By Lynette George
Morocco was devastated by its strongest earthquake in a century on Sept. 8, and just three days later, an intense flood washed through Derna, a city on the Eastern side of Libya, wreaking havoc and reportedly claiming over 11,300 lives as of Sept. 18.
In light of this news, many universities have come forward with public statements in support of their students and staff. The University of Toronto published a message to their community on Sept. 12—the day after the floods hit Libya—extending sympathy and aid for those impacted. Toronto Metropolitan University (TMU) has chosen a different route—silence.
“I’m not surprised,” said third-year international economics and finance student Taqwa Hadia. “It’s come to the point where it’s almost useless speaking about [the university].”

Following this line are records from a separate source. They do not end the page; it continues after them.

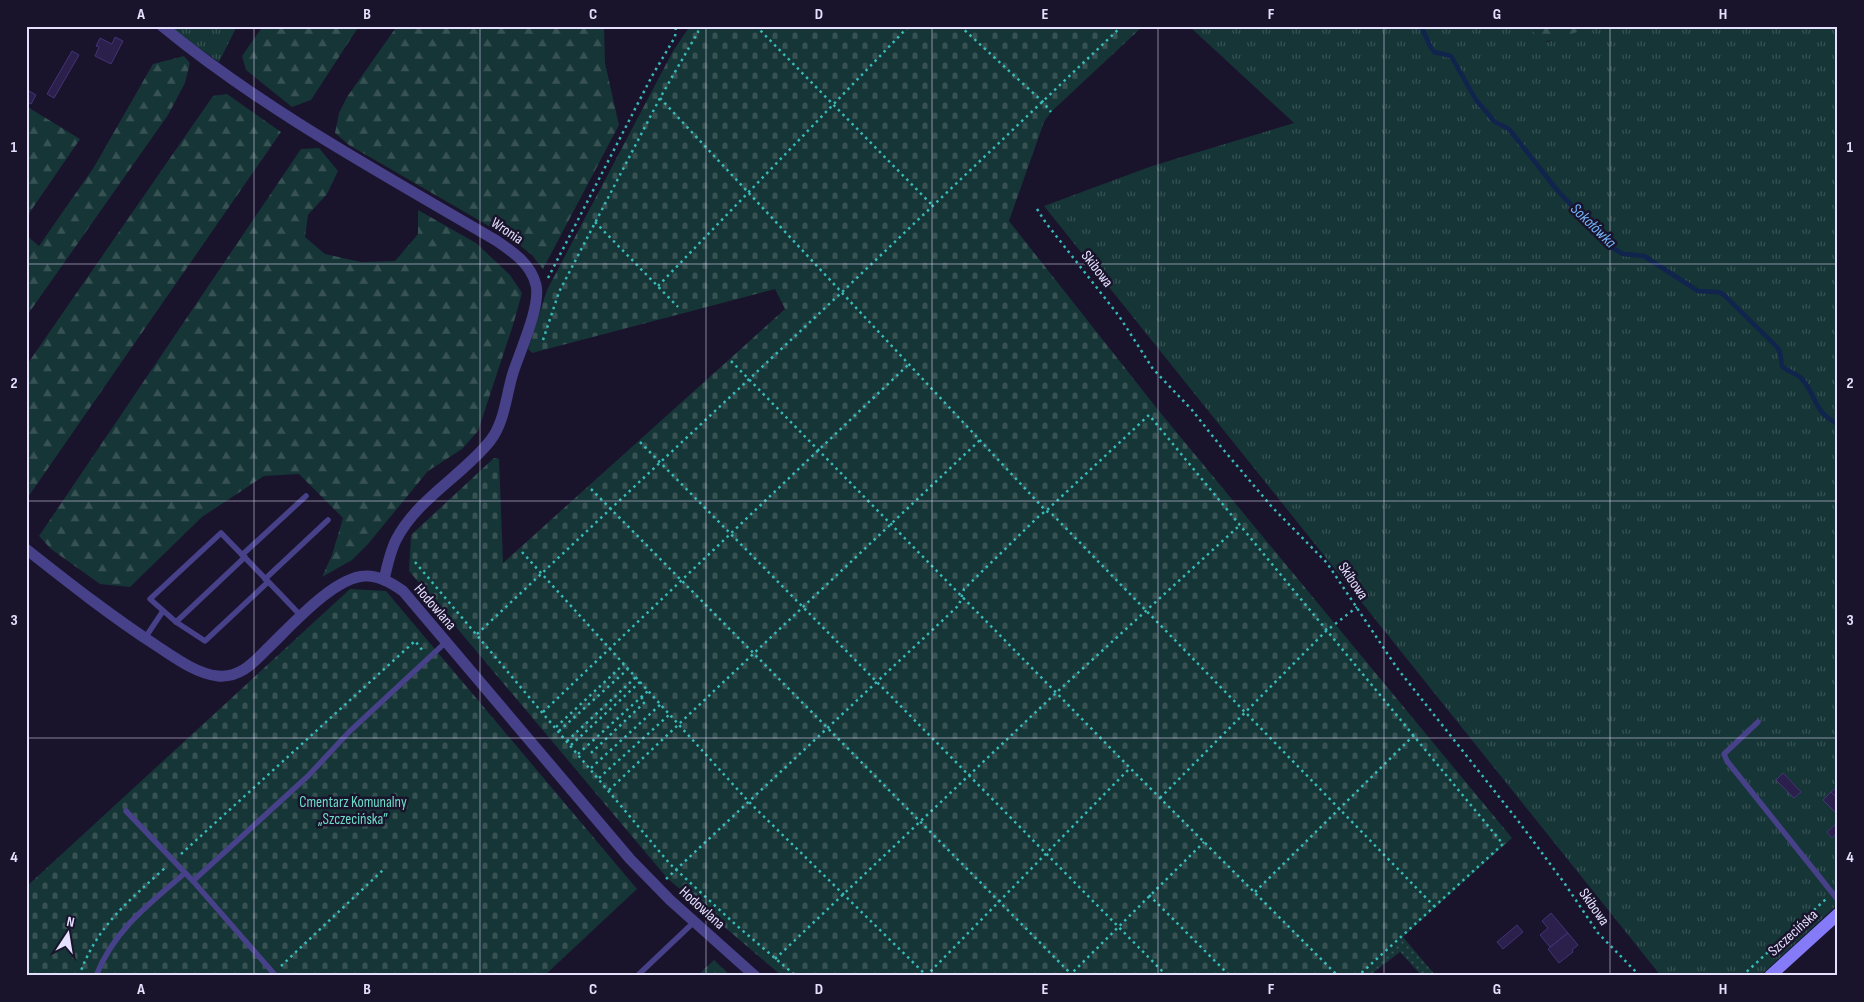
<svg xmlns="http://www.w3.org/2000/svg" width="1864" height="1002" viewBox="0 0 1864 1002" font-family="'Sofia Sans Condensed',sans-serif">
<defs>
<pattern id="grass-dots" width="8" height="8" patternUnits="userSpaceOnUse" patternTransform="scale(1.25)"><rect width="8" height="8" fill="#163536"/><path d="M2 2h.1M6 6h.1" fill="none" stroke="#385254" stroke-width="1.8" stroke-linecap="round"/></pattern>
<pattern id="forest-firs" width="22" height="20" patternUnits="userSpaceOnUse" patternTransform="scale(1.25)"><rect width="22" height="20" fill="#163536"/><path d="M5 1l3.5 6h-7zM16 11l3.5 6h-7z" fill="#385254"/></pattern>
<pattern id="cemetery-stones" width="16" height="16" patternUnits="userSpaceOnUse" patternTransform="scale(1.25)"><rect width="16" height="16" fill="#163536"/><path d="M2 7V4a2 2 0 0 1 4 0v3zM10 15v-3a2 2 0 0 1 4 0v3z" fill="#385254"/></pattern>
<pattern id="park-tufts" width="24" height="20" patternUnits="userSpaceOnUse" patternTransform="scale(1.25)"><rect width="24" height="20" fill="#163536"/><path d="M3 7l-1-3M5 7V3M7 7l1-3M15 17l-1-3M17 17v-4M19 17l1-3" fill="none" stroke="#385254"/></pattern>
</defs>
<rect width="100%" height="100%" fill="#19132c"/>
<path fill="url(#grass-dots)" d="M1403,937l33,39h-14l-22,-24 -31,24h-9z"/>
<g fill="url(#forest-firs)">
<path d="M263,26h96l-48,74 -19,7 -46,-37 -4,-14z"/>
<path d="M397,26h207l1,37 14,62 -76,144 -11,-14 -19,-15 -164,-95 -14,-12 4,-20 8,-16z"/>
<path d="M1508,26h102l-26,10 -51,7z"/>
<path d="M184,56l6,7 -5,20 -17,32 -142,202v-82l13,11 55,-79 59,-103z"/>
<path d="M227,94l54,38 -255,368v-134l187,-270z"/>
<path d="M26,106l54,33 -50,73 -4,13z"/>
<path d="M319,148l19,23 -11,23 -19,21 -3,22 20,17 36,8 34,-1 23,-27v-24l58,33 34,32 12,18 -9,32 -35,106 -16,18 -34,22 -60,73 -16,16 -30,17 10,-22 11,-37 -44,-44 -35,2 -62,41 -72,70 -30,-3 -49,-35 -12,-13 262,-387z"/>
</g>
<g fill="url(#cemetery-stones)">
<path d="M690,26h453l-92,86 -7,10 -35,99 150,190 353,427 -152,138h-578l-115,-98 -258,-307 2,-36 83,-77 5,1 4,104 282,-254 -10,-20 -243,64 -4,-4 19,-59 126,-239z"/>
<path d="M350,589l36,2 251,298 -93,87h-518v-89z"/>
<path d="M714,960l17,16h-34z"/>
</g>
<g fill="url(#park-tufts)">
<path d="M167,26h70l-18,36z"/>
<path d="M1189,26h336l22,16 48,-16h243v878l-78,72h-99l-617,-770 108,-40 142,-43z"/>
</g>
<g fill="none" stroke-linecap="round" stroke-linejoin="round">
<path stroke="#10244e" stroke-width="4.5" d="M1421,26l9,20 4,6 17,4 25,44 19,22 14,7 48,61 54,57 12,7 21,2 54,35 21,1 5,3 53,52 3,5 2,14c5,6 15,7 20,13 15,17 11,33 36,45"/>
</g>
<g fill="#2b204c" stroke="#437">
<path d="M115,37l8,4 -12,23 -16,-8 4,-9 -3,-1 4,-8 12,6z"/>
<path d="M72,51l7,4 -25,43 -7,-4z"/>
<path d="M26,89l10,6 -5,9 -5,-2z"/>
<path d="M1783,773l18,19 -7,6 -18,-18z"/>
<path d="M1838,786v13l-7,-7z"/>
<path d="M1831,792l7,7v11l-3,2 -12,-12z"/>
<path d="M1835,825l3,2v7l-1,-1 -5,5 -5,-6z"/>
<path d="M1551,913l17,20 -18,14 -10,-12 8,-7 -6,-7z"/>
<path d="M1517,925l6,7 -20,17 -6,-7z"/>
<path d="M1568,933l10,12 -6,5 1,2 -14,11 -11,-14z"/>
</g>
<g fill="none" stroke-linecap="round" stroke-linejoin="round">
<g stroke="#37bab9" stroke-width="2.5" stroke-dasharray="2.5 4" stroke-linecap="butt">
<path d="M756,26l177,180"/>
<path d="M960,26l83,76 8,10"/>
<path d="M660,98l386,413 6,3 382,392"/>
<path d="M1037,209l9,14 73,93 34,53 39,41 30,38 50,59 55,56 70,105 122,154 46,62 33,49 42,43"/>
<path d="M595,222l83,85"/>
<path d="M548,278l104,-202 23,-39 1,-11"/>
<path d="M658,286l251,-260"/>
<path d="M543,340l16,-48 101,-194 38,-66v-6"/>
<path d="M731,361l399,407 208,208"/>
<path d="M640,442l527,534"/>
<path d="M591,489l482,487"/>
<path d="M522,552l227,250 178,174"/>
<path d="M415,562l255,302 66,61 60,51"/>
<path d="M477,634l364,-341 281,-267"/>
<path d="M543,712l366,-348"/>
<path d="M556,727l68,-63"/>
<path d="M559,731l69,-62"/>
<path d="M567,741l69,-64"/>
<path d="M571,745l69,-63"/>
<path d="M591,753l54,-51 -4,-5"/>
<path d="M578,754l70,-63"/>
<path d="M591,768l70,-64"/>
<path d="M599,778l71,-64"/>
<path d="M609,790l371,-350"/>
<path d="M1160,798l166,-167 31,-24"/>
<path d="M181,854l234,-213 8,10"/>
<path d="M666,879l293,-274 5,-16 76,-74 6,-4 103,-96 354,429 -145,132"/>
<path d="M1255,892l159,-157"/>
<path d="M1149,895l81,81"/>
<path d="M775,959l282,-267 183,-167"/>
<path d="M281,966l102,-96"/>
<path d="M79,976c18,-51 50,-75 88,-110"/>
<path d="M926,976l204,-208"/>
<path d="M1069,976l135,-134"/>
<path d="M1742,976l84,-77"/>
</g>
<g stroke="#474189" stroke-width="5.5">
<path d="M242,555l64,-59"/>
<path d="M265,579l63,-59"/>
<path d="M268,582l-63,59 -29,-19 -26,-23 71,-66c27,28 54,55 80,83"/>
<path d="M176,622l69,-65"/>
<path d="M145,638l18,-27"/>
<path d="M1758,722l-34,32 3,7 111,139"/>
<path d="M126,811l67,70 83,95"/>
<path d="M193,881l115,-105 41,-44 97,-90"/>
<path d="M96,976c18,-46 53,-72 89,-103"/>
<path d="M637,976l57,-54"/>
</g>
<g stroke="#474189" stroke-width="11">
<path d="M162,26c102,84 221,148 335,215 16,11 34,23 39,44 5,21 -16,66 -23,88 -7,22 -8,49 -23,68 -28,35 -73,58 -94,99 -6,12 -9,26 -12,40"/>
<path d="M26,549c43,34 85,67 131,97 18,12 40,28 61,30 23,2 36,-14 51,-29 22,-21 65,-70 96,-71 14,-1 27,7 38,15l227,268 40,41 85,76"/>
</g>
<path stroke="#857bf9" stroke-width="12" d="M1770,976l68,-62"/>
</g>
<path fill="none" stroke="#e5e0fe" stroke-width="1" stroke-opacity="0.55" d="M254,26v950M480,26v950M706,26v950M932,26v950M1158,26v950M1384,26v950M1610,26v950M26,264h1812M26,501h1812M26,738h1812"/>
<g text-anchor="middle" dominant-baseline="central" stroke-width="5" stroke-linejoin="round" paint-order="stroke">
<g font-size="15" fill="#e5e0fe" stroke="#19132c">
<text transform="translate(507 231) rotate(34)">Wronia</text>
<text transform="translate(1097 269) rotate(52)">Skibowa</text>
<text transform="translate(1353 581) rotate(56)">Skibowa</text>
<text transform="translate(435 607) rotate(49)">Hodowlana</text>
<text transform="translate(1594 907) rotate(55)">Skibowa</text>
<text transform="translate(702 908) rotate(42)">Hodowlana</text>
<text transform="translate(1793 933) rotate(-42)">Szczecińska</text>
</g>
<g font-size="15" fill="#6ddcc7" stroke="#19132c">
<text x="353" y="802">Cmentarz Komunalny<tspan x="353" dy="17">„Szczecińska”</tspan></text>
</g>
<g font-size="16" font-style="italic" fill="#73b3f9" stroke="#19132c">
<text transform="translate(1593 226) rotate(44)">Sokołówka</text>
</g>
</g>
<rect width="1864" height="1002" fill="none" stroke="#19132c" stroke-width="55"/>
<g transform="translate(68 934) rotate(12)" stroke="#19132c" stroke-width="4" paint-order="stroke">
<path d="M0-4L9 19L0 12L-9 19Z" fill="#e5e0fe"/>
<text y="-8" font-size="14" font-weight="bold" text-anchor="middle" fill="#e5e0fe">N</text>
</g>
<rect x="28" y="28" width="1808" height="946" fill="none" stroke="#e5e0fe" stroke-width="2"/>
<g font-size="16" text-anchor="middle" font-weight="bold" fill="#e5e0fe">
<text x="141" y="19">A</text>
<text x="367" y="19">B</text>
<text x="593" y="19">C</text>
<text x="819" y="19">D</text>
<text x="1045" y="19">E</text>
<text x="1271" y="19">F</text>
<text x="1497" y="19">G</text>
<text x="1723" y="19">H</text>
<text x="14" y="152">1</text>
<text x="1850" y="152">1</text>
<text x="14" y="388">2</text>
<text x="1850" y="388">2</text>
<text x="14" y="625">3</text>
<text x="1850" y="625">3</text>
<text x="14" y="862">4</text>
<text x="1850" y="862">4</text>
<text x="141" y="994">A</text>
<text x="367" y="994">B</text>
<text x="593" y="994">C</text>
<text x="819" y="994">D</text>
<text x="1045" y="994">E</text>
<text x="1271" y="994">F</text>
<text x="1497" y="994">G</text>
<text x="1723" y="994">H</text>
</g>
</svg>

According to Hadia, who was born and raised in Libya, the Arab community on campus no longer anticipates support from the university. Instead, they’ve started relying on each other.
“As soon as the tragedy happened in Libya, the Muslim community and the Arab community in Toronto took immediate action,” she said. “It makes you feel like people are here for you and they’re going to reach out for you when there’s loss.”

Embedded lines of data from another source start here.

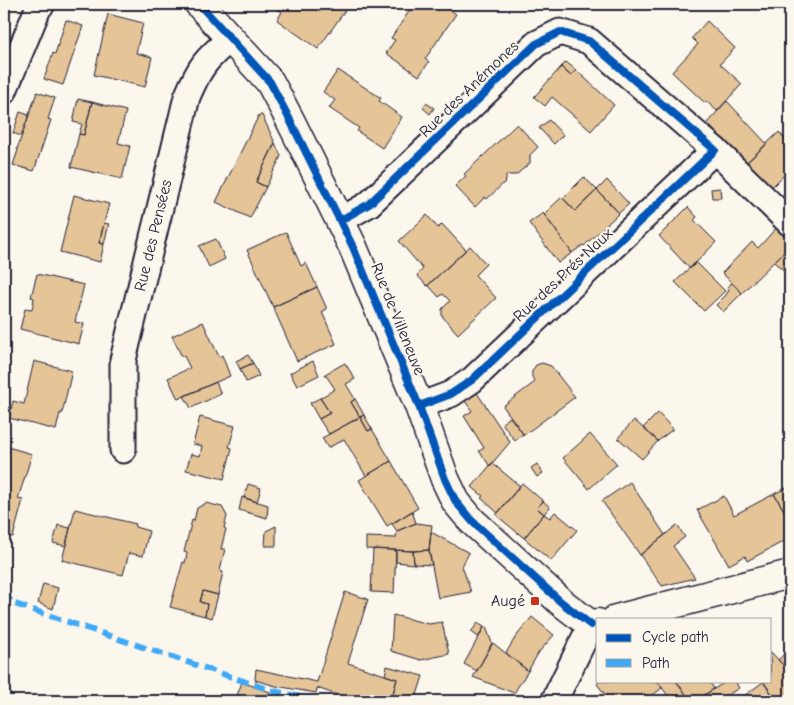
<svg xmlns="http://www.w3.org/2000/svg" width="794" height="705" viewBox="0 0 794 705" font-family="'Comic Neue',sans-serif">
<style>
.building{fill:#e5c497;stroke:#22223b}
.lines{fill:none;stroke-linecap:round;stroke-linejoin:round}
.street-casing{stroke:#22223b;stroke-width:29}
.secondary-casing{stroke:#22223b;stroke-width:31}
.street{stroke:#fbf7ec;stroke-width:25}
.secondary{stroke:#fbf7ec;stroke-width:28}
.quiet{stroke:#3fa9f5;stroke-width:6;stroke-dasharray:12 6;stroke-linecap:butt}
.cycleway-casing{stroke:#fbf7ec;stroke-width:11}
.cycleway{stroke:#0057b8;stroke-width:8}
.poi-dot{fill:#c8321e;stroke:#fbf7ec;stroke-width:2}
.labels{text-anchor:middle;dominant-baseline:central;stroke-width:4;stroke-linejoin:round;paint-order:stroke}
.street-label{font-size:16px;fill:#22223b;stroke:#fbf7ec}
.poi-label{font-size:16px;fill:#22223b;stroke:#fbf7ec;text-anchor:end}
</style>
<rect width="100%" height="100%" fill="#fbf7ec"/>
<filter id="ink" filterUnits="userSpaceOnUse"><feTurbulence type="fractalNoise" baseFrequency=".02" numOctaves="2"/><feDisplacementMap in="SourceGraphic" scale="10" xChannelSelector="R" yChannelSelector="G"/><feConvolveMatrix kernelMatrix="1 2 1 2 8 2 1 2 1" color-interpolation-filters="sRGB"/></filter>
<g filter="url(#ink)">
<path class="building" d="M273,4H339L346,9L318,49L277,20L282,12L272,6Z
M414,4H441L456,14L425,59L429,62L419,76L386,53L395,40L391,38Z
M108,14L143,23L136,53L152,57L145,87L94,75Z
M66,20L83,26L63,85L44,79L53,53L55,54Z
M707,21L735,48L720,64L742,84L717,111L706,101L705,103L672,72L698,44L692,38Z
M566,62L576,70L571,76L561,67Z
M561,67L571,76L576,70L614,105L591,131L552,97L545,106L534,97Z
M338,70L381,98L379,101L402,117L382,148L357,131L359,128L329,108L335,100L323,92Z
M37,92L55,98L48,119L51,120L34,171L13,165L18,150L17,149Z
M78,99L92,102L84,135L79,134L82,124L73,122Z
M727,101L767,144L745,164L707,123Z
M92,102L126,111L118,143L130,146L122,179L71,167L79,134L84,135Z
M426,103L434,108L430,114L423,108Z
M20,112L29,115L21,136L13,133Z
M259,115H262L275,143L256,182L266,187L250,218L216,202Z
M549,120L563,135L554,144L539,128Z
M517,124L538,147L530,155V163L516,175H506V181L487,199L485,197L475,207L455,186L466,176L464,174Z
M779,132L790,145V169L769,190L745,164Z
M275,143L281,156L266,187L256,182Z
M584,177L597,190L575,211L563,198Z
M607,180L629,204L619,213L597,190Z
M720,188L721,198H712L711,189Z
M597,190L619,213L584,246L583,245L572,253L544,214L562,197L575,211Z
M74,195L109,204L99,243L104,244L100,262L60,252Z
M688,207L697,217L694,220L716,242L690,269L659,236Z
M543,213L572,253L558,263L529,223Z
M427,215L438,228L442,224L466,250L427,286L417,275L423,269L399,241Z
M104,223L109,224L104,244L99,243Z
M779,225L790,235V246L742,293L722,273L752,242L758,248Z
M286,232L301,266L306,263L317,287L273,307L247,250Z
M216,239L225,259L209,267L199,246Z
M470,246L486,264L475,275L496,298L458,334L442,316V309L450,301L443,294L439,297L428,285Z
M790,246V281L786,277L788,274L774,262Z
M696,262L725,291L704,311L675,282Z
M37,274L84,285L75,322L84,324L79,344L20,329L25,309L32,310L34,298L31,297Z
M732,283L742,293L723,312L716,305L726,295L729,290L727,287Z
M317,287L327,309L322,312L336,344L297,361L273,307Z
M203,322L219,357L222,355L230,376L178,399L168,378L190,368L184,356L182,357L172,336Z
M248,355L253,363L240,369L236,361Z
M34,361L72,371L62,414L60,413L56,430L9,418L13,401L24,404Z
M313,361L319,375L297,386L290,373Z
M253,363L259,376L246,382L240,369Z
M345,363L355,379L346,384L355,399L351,402L360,417L329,434L319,419L330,413L320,398L335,389L325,374Z
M542,363L551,366L575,397L524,435L503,406L535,382L532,377V371L536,365Z
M216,382L221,394L191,408L184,396Z
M477,393L510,442L490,466L479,451L484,448L464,416L472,411L465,401Z
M320,398L330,413L319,419L310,403Z
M355,399L364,415L360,417L351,402Z
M658,413L673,429L658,441L643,428Z
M364,415L372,429L368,431L360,417Z
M200,417L235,426L229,447L232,448L224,479L186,470L191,454L200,456L202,446L193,444Z
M360,417L368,431L372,429L391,461L366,476L344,439L328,448L322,438Z
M510,417L523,434L515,441L502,423Z
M634,420L658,441L642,459L618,438Z
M590,434L617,464L589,489L563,458Z
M4,446L32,454L18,499L23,500L13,537L4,535Z
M391,461L418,508L387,526L359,480Z
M492,463L520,486L498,513L481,498L483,496L472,487Z
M537,464L543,473L537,477L531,468Z
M630,482L665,535L640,555L602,501Z
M522,483L543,501L537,508L544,514L524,538L496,515Z
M248,484L261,488L257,502L244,498Z
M790,486V520L774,494Z
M774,494L790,520V538L747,561L745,556L729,565L697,510L724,496L734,515Z
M242,497L268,505L267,518L239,510Z
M543,501L550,507L544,514L537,508Z
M206,503L222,507L227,516L224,528L226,529L221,549H225L220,571L223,572L218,595L203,591L200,602L207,604L205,616L170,607L183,562L185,563L187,553L184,552L192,520L194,521L197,508Z
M75,509L136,524L135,527L149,531L143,556L129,553L123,575L62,560Z
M412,511L416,523L397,531L392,524Z
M555,512L577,530L551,561L524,538L544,514L550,518Z
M416,523L432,525L429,550L413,551L366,549V537L396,538L397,531Z
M58,525L70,528L66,546L53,543Z
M677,525L685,537L673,546L695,578L662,586L640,555Z
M276,526V546H265L266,531Z
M431,532L469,553L462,566L471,592L438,598L429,550Z
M373,549L396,550L394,593L371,592Z
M396,550L413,551L414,564L396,562Z
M429,550L432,565L414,564L413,551Z
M43,584L58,588L53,609L38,603Z
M203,591L218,595L212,618L205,616L207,604L200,602Z
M345,592L368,599L348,663L397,679L391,701H355L317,688L316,693L276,686L255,680L256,669L317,682Z
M393,615L429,624L442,622L449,654L421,660L391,651Z
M532,617L554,635L539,652L528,671L506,653L515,638Z
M478,623L484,627L479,637L471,632Z
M484,627H486L492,643L477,671L464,664Z
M493,643L528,671L514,693L473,677Z
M790,648V663L786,668L778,660Z
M771,652L786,668L790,663V701H777L763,681H770Z
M387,666L423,676L415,701H405L392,697L397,679L385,675Z
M600,681H657L662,688L645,701H610L597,684Z
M657,681H676L691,701H672Z
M676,681H709L714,689L696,701H691Z
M727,681H735L739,688L718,701H709L704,695Z
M242,682L270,692L267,701H235Z
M763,682L777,701H737Z"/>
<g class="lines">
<defs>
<g id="street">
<path d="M4,91L39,6L42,4"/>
<path d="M341,220L369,204L536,44L560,32L589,41L715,150L790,223"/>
<path d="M419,406L451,394L472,380L715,150"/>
<path id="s1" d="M123,450V360L187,97C200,66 206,59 231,38"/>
<path d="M554,701L591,625"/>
</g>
<path id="secondary" d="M199,4L270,82L290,120L353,247L419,406L445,479L456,502L472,521L561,602L591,625L598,623
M616,619L790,574"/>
</defs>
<use href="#street" class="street-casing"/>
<use href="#secondary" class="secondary-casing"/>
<use href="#street" class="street"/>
<use href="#secondary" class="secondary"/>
<path class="quiet" d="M4,591L12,603L273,691L318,701"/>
<defs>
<path id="cycleway" d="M199,4L270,82L290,120L353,247L419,406L445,479L456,502L472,521L561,602L591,625
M341,220L369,204L536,44L560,32L589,41L715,150L472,380L451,394L419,406"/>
</defs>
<use href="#cycleway" class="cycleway-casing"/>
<use href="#cycleway" class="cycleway"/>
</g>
</g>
<rect class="poi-dot" x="530" y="596" width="10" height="10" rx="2.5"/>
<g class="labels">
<g class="street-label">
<text transform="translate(469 89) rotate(-44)">Rue des Anémones</text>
<text stroke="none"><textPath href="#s1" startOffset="218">Rue des Pensées</textPath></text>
<text transform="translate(563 275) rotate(-43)">Rue des Prés Naux</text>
<text transform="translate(398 319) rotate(68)">Rue de Villeneuve</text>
</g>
<g class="poi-label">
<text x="525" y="601">Augé</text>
</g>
</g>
<rect width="794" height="705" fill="none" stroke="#fbf7ec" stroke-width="20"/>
<rect x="10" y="10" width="774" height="685" fill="none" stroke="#22223b" stroke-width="2" filter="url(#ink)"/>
<rect x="596" y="618" width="175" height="65" fill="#fbf7ec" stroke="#a4a2a5"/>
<rect x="606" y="634" width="25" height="8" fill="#0057b8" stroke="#a4a2a5"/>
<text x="642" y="642" font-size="15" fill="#22223b">Cycle path</text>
<rect x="606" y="659" width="25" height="8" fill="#3fa9f5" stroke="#a4a2a5"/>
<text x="642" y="668" font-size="15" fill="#22223b">Path</text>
</svg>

For Sham Al Mukdad, the president of TMU’s Arab Student Association (ASA) and fourth-year language and intercultural relations student, supporting the community has always been a pivotal part of what the organization stands for. Within days of the tragedies, she and her team had already worked together to start a fundraiser at TMU. According to Al Mukdad, the university’s silence is heartbreaking.
“It’s just devastating to not even see a statement,” said Al Mukdad. “To me, it almost feels like whatever is trending, whatever is hot, whatever is covered greatly in the news, that’s what [the university] will talk about. It’s disappointing to see them look at people like numbers and not humans.”
Even when statements have been made by the university, they’ve been few and far between or have been posted much later. Some students have noticed that TMU has been notably slower than other universities to issue statements of support when global tragedies arise.
In the past year, TMU has only put out two statements regarding international tragedies. In February, TMU released a statement one week after the earthquakes in Syria and Türkiye. Prior to that, the last statement issued was in support of Ukraine, a year and a half ago.
In an emailed statement to The Eyeopener, the university said, “Toronto Metropolitan University cares deeply about all of its students. Given the recent and devastating events in Morocco and Libya, community members with loved ones and close connections to these regions are especially top of mind.”
The university added that the International Student Services team is providing those from either country or who have family members there, support and how to access them.
Katty Alhayek, an assistant professional communications professor, said the prevalence of visible support for Turkish and Syrian communities may come from the fact that they have larger communities in Toronto and at the university.
“There is a larger visibility [for their statement], in comparison with Libya and Morocco,” said Alhayek. “A statement is a symbolic gesture but even that was not done for Libya and Morocco.”
According to Hadia, these issues go beyond just one statement from the university. “When it comes to Arab voices, when it comes to Muslim voices, I feel like they’re hidden,” she said. “It makes me feel like less of a person when [the university is] giving 100 per cent of their attention to one issue or one group of people. It’s like picking sides.”
Al Mukdad believes a statement would mean a lot to the community. While speaking at a panel at the Sheldon and Tracy Levy Student Learning Centre last week, she found many students unaware of the recent disasters in Libya and Morocco. Along with the ASA, she will be tabling this week to educate more people about natural disasters while raising funds to provide food and shelter for those who have been impacted.
“We are always in the frontline to support people, so this fundraiser was a crucial part of what we stand for, our standards and values,” said Al Mukdad. “We don’t have much but at least we’re doing something.”
As TMU’s Arab community looks onward, the request is simple. “We just want to be heard,” said Hadia. “TMU should at least give us that.”